Analysis of non-repeated data will be performed using analysis of variance (ANOVA) or Kruskal–Wallis tests. When appropriate (omnibus p-value less than 0.05), a post-hoc test for multiple comparisons will be used: the Tukey–Kramer test following ANOVA and the Dunn test following the Kruskal–Wallis test. Categorical variables will be compared using chi-squared or Fisher’s test. The Marascuilo procedure will be performed for multiple comparisons. Relations between quantitative outcomes will be analysed using correlation coefficients (Pearson or Spearman, according to statistical distribution). Fisher’s z transformation and William’s T2 statistic will be used to compare correlations between variables and within a single group of subjects.
A sensitivity analysis will be used to study the statistical nature of missing data (random or non-random); that is, baseline characteristics of participants with complete follow-up and those lost to follow-up will be compared using the aforementioned statistical tests. Even if random-effects models permit the analysis of data when a participant is lost to follow-up, the most appropriate imputation data method according to the statistical nature of missing data (multiple imputation data, last observation carried out (LOCF)) will be applied. More precisely, if a participant drops out of the study before it ends, then his or her last observed score on the dependent variable is used for all subsequent (i.e. missing) observation points if the LOCF imputation approach is used.
Concluding remarks
The ThermStress protocol was designed to provide a better understanding of the effect of a short residential spa program to improve HRV and prevent work-related stress.

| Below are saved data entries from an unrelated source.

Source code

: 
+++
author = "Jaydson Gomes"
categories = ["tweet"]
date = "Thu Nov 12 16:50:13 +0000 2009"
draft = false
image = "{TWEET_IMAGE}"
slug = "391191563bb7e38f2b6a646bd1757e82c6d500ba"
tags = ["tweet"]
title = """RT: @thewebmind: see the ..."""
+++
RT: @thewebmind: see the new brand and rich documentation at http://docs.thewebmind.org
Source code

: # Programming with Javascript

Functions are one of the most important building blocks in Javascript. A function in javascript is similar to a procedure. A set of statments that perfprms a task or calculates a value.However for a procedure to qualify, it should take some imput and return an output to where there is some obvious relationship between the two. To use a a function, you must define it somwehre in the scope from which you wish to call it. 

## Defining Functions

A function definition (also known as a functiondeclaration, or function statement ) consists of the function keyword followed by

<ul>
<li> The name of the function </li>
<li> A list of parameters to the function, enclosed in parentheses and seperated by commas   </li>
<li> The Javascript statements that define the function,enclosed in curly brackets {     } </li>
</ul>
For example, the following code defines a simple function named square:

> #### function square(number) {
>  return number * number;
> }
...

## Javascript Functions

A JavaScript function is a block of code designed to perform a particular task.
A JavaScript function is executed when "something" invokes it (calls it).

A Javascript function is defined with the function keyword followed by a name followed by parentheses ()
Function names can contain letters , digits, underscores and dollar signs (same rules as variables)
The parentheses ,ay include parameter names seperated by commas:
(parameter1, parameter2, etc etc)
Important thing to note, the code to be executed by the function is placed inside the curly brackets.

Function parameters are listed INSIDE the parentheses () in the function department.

The idea is to adapt a 3-week thermal cure for occupational burnout to a 6-day program, which is more accessible to workers and hopefully will produce similar results for work-related stress and burnout prevention. The long-term success of lifestyle interventions such as those proposed in work-related stress prevention depends on treatment observance (psychology, physical activity, nutrition). 77 We previously demonstrated that spa programs can play a major role in prompting sustainable lifestyle changes. 28 This shorter program may lead to better treatment observance during the 1-year follow-up, as psychological interventions, physical activity and diet will be supervised in the spa resort and participants will be accompanied by health care professionals. Findings from this protocol are expected to offer a more appropriate thermal program for burnout and work-related stress prevention that is accessible to the public.
Footnotes
Declaration of conflicting interest
The authors declare that there is no conflict of interest.
Funding
The study is integrally funded by the Région Auvergne Rhône-Alpes by the University Hospital of Clermont-Ferrand, by the European Regional Development Fund (FEDER, Fonds Europeen de Développement Economique et Régional) and by the spa resort of Néris-les-Bains. The funding source had no role in the design, conduct, or reporting of the study. The authors wish to thank Ms Frédérique BRIAT for her commitment to setting up and monitoring the program. The authors wish also to thank Mr Bertrand BLOYER for promoting a short residential thermal spa program to prevent work-related stress/burnout.